BEBERAPA waktu menjelang perayaan 17 Agustus tahun 1946 Jenderal Sudirman yang tak henti-hentinya masuk keluar hutan untuk bergerilya tak punya baju bagus untuk upacara, Sukarno yang memperlakukan Sudirman sudah seperti saudara kandung, mengirimkan sepucuk surat.
“Saudaraku. Hari Nasional 17 Agustus sudah mendekat. Saya kira saudara tak mempunyai uniform yang bagus. Maka bersama ini saya kirim bahan untuk uniform baru. Haraplah diterima,
sebagai tanda persaudaraan kita”.
Sukarno kerap berkirim surat kepada Sudirman. Mereka ibarat “kawan seiring berbeda jalan” dalam memperjuangkan kemerdekaan.
Yang satu menempuh jalan politik. Satunya lagi cara militer. Namun untuk mencapai tujuan yang sama.

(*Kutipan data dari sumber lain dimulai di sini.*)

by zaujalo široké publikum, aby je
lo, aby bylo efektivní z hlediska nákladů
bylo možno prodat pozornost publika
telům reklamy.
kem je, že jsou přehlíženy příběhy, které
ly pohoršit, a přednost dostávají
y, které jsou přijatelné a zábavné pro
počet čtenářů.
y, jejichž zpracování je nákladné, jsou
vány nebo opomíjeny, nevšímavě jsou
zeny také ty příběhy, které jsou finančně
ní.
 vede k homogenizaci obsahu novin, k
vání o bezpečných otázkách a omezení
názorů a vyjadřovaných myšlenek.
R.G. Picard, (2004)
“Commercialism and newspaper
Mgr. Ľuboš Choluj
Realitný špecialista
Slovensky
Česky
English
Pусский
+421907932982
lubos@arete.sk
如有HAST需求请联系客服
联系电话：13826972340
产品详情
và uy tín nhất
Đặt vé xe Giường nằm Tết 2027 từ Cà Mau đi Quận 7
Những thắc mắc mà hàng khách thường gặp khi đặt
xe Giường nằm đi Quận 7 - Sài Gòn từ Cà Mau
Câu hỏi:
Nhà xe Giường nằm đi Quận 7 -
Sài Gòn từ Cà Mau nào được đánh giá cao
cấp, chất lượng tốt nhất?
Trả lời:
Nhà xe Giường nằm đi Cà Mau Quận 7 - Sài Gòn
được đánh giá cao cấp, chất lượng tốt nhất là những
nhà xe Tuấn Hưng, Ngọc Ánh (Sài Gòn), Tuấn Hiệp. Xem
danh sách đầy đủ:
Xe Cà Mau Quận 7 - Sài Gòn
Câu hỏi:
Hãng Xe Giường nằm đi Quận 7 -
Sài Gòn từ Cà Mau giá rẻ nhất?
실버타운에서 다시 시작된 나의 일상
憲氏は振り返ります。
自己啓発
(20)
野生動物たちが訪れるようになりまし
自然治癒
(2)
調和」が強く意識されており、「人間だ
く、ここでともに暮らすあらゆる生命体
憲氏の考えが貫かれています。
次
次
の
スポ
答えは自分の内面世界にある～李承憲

Di masa revolusi fisik tokoh-tokoh sipil dan militer berbaur jadi satu, sehingga ada semacam konsensus akan tetap saling menjaga apabila diantaranya ditawan musuh atau gugur, sehingga perjuangan tetap dapat dilanjutkan.
Hubungan Sukarno-Sudirman juga mengalami pasang-surut yang kadang diwarnai ketegangan.
Tatkala Agresi Kedua Belanda, 1948, terjadi perbedaan pandangan di antara mereka, yang berakhir dengan rekonsiliasi, dan sebagai pesan kepada dunia internasional bahwa Republik masih berdaulat, foto berangkulan Sukarno-Sudirman yang dibuat fotografer Frans Mendur jadi bukti solidnya kekuatan politik & militer RI dalam mempertahankan kemerdekaan.
Tradisi persahabatan seperti itu dalam konteks yang berbeda masih dapat kita temukan antara Dr Rizal Ramli dengan Jenderal Djoko Santoso yang pada Minggu 10 Mei kemarin berpulang ke Rahmatullah.
Rizal Ramli dan Jenderal Djoko Santoso adalah sahabat lama. Bahkan jauh sebelum sang jenderal menjadi Panglima TNI di era SBY. Rizal dan Joko sudah lebih dulu saling mengenal.
Rizal Ramli adalah penasehat ekonomi ABRI (Angkatan Bersenjata Republik Indonesia)/Fraksi ABRI DPR RI di awal tahun ‘90-an.
Sebagai ekonom yang berani dan memihak rakyat Rizal Ramli menjalani pergaulan yang sangat luas dengan para jenderal di era itu.
Bukan berlebihan apabila banyak perwira menengah dan perwira tinggi pada masa itu yang menempatkan Rizal Ramli sebagai guru, dalam pemahaman terhadap persoalan-persoalan ekonomi.
Jenderal Djoko Santoso dan Rizal Ramli kedua-duanya adalah anak guru. Yang sejak kecil bukan hanya ditempa oleh kedisiplinan dalam menekuni pelajaran di sekolah, tetapi dari orangtua mereka juga disemaikan benih-benih kecintaan terhadap tanah air dan bangsa serta sifat-sifat patriotik.
Jenderal Djoko Santoso yang dikenal sebagai Jenderal Tempur memiliki karir yang cemerlang, cerdas, halus budi, dan bersahaja.
Rizal dan Djoko memiliki pertautan hati yang sama mengenai nasib masa depan bangsa dan negeri ini. Keduanya menaruh kepedulian yang tinggi dan sama-sama menginginkan Indonesia lebih baik dari hari ini.
Barangkali pula sudah kehendak jalannya takdir. Beberapa waktu sebelum wafat sang jenderal bertemu Rizal Ramli.
Jenderal Djoko Santoso seperti berwasiat dengan mengatakan:
“Saya tidak punya ambisi pribadi lagi. Saya hanya ingin melihat Indonesia hebat dan makmur. Tolong Mas Rizal. Saya tahu Mas Rizal sudah berjuang untuk Indonesia sejak dari muda”.
Rizal Ramli sangat terharu. Sang jenderal seperti baru melepas beban dari pikiran dan perasaannya.